* **PAGE EXCERPT**:
How to Write Student Learning Outcomes

Student Learning Outcomes (SLOs) describe what a student should be able to DO at the end of a course or program. Please click on “SLOs Links and Documents” in the list at the left to access other useful information on writing Student Learning Outcomes. It also contains a link to a chapter on SLOs in Janet Fulks excellent training manual.


1. SLOs use action verbs from Bloom’s Taxonomy with an emphasis on higher-order thinking skills (such as analysis, synthesis, or evaluation). At least half of the SLOs for any course or program should involve higher-order skills.

2. There should be 3-8 SLOs for each class or program. When in doubt, fewer is better.

3. SLOs should be included in course syllabi.

4. SLOs should be the same for all sections of a course. However, each instructor may include on their course syllabi additional outcomes and/or course expectations.

5. SLOs should be written in language that students (and those outside the field) are able to understand.

6. SLOs are typically not content-specific.

7. SLOs should focus on big-picture, overarching concepts, skills, or attitudes.

8. SLOs ask students to apply what they have learned.

9. SLOs must be assessable and should suggest or imply an assessment. If they do include the method of assessment, it should not be too specific – a given SLO for a course should be appropriate for anyone teaching the course.

10. Avoid starting SLOs with the words such as “understand”, “learn”, “know”, etc. since these indicate internal mental processes for the students. (It might be possible to use words like this if the assessment method is indicated in the SLO.) Focus instead on what students will be able to do, produce, or demonstrate.

* **REQUEST**: Revise the passage on writing student learning outcomes between "How to Write" and "excellent training manual.", inclusive, and replace "training manual" with "handbook".

* **PROVIDED RECORDS**:
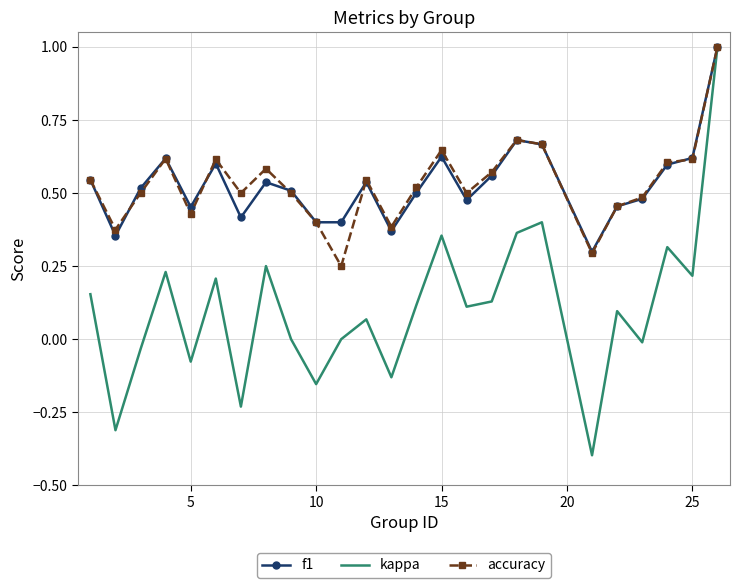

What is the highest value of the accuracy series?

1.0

==

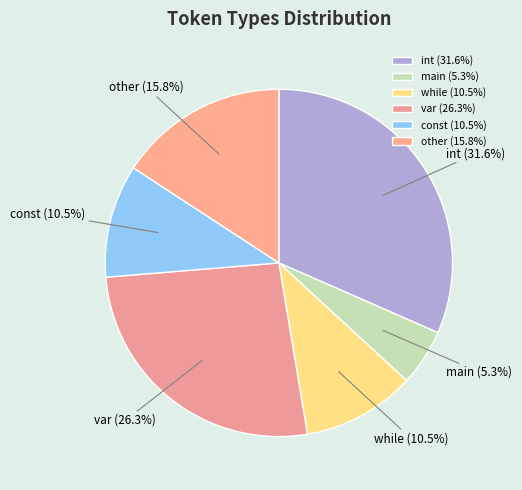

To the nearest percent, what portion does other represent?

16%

* **YOUR SOLUTION**:
How to Write Student Learning Outcomes

Student Learning Outcomes (SLOs) describe what a student should be able to DO at the end of a course or program. Please click on “SLOs Links and Documents” in the list at the left to access other useful information on writing Student Learning Outcomes. It also contains a link to a chapter on SLOs in Janet Fulks excellent handbook.